すると菜穂が、お腹の上に乗せられている高岡さんの腕を退かして起きあがった。
「夏の暑さでやられておかしくなってるのは、高岡先輩だけにしておいてくださいね」
胸を触った仕返しですと言って、触っていないと言い張る高岡さんのおでこを指で弾いた。それから、隣に寝ている柚子さんの手を引っ張る。
「かき氷はもう溶けちゃったんで、後で高岡先輩か夕に奢ってもらうことにしましょ」
拒否することを許さないとでもいうかのような圧を感じる笑顔に、仕方なく頷いてみせると、あいているほうの手で千夏を引っ張った。

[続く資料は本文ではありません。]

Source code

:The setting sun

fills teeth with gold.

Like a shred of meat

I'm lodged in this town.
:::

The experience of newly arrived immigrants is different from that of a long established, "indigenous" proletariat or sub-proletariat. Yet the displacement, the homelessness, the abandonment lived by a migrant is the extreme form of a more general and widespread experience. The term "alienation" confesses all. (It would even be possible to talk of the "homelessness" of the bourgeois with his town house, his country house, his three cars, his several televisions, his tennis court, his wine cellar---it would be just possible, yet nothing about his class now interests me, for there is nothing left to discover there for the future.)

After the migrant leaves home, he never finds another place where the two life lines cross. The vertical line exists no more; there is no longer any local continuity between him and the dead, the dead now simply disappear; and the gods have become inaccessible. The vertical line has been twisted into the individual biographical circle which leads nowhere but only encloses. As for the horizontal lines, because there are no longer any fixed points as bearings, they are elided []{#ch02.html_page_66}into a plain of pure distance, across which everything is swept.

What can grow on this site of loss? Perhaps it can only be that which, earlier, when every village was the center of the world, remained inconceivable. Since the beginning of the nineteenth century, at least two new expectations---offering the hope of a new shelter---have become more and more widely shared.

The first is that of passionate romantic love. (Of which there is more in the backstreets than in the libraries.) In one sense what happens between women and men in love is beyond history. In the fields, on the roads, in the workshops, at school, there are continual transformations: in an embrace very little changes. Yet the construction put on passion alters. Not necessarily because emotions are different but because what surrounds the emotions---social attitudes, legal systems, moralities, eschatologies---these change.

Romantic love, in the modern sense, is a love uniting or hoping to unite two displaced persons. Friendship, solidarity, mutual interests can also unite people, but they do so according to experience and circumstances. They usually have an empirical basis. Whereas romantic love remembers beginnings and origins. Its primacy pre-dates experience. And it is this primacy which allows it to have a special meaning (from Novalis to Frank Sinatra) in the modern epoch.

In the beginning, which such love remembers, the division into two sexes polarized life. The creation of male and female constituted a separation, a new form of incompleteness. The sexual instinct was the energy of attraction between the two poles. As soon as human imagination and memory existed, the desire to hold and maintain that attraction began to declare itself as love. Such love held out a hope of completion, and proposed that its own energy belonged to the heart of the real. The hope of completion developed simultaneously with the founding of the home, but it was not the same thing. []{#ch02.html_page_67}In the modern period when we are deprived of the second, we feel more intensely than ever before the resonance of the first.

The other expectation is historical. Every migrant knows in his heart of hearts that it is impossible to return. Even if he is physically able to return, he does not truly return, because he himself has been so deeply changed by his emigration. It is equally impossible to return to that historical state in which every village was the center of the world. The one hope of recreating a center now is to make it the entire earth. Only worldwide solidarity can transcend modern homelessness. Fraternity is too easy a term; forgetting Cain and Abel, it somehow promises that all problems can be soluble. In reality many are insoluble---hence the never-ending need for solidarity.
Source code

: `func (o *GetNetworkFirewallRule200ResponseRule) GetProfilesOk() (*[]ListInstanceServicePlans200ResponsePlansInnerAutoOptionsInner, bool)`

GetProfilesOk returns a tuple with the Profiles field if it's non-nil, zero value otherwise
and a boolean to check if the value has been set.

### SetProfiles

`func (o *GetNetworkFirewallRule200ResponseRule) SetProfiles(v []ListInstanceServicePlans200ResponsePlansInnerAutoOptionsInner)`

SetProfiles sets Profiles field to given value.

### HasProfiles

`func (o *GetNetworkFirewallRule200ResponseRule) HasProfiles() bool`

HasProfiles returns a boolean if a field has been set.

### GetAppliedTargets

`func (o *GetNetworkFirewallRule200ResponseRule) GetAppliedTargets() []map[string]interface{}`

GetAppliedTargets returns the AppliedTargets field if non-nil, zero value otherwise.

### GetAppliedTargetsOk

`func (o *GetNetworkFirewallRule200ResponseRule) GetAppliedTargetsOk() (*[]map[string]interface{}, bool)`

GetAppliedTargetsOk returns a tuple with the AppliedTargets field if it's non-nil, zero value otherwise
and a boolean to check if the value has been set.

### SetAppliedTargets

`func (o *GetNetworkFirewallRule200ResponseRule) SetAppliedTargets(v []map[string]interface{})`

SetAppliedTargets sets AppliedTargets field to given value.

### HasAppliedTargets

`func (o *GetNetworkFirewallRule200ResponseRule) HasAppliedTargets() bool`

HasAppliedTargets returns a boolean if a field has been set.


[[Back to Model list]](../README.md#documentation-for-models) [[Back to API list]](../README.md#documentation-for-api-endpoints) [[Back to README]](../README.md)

つられて壱も良樹も起き上がる。
「きーちゃん先輩、泳ぎに行こ!」
「ボールも持って行かなきゃ」
「わ、私、浮き輪……!」
「いらない、いらない! ほら、行くよっ」
菜穂がバッと上着を脱ぎ捨て、それから大きくジャンプをした。
「行くぜー!」
ハイテンションの菜穂に続いて、みんなも海のほうへ走っていく。
誰にも起こしてもらえなかった俺と高岡さんも起き上がり、それからふたりでシートの上の食べ物を片づけることにした。
少し残っていたけれど、砂まみれになっているし、これはもう食べられないや。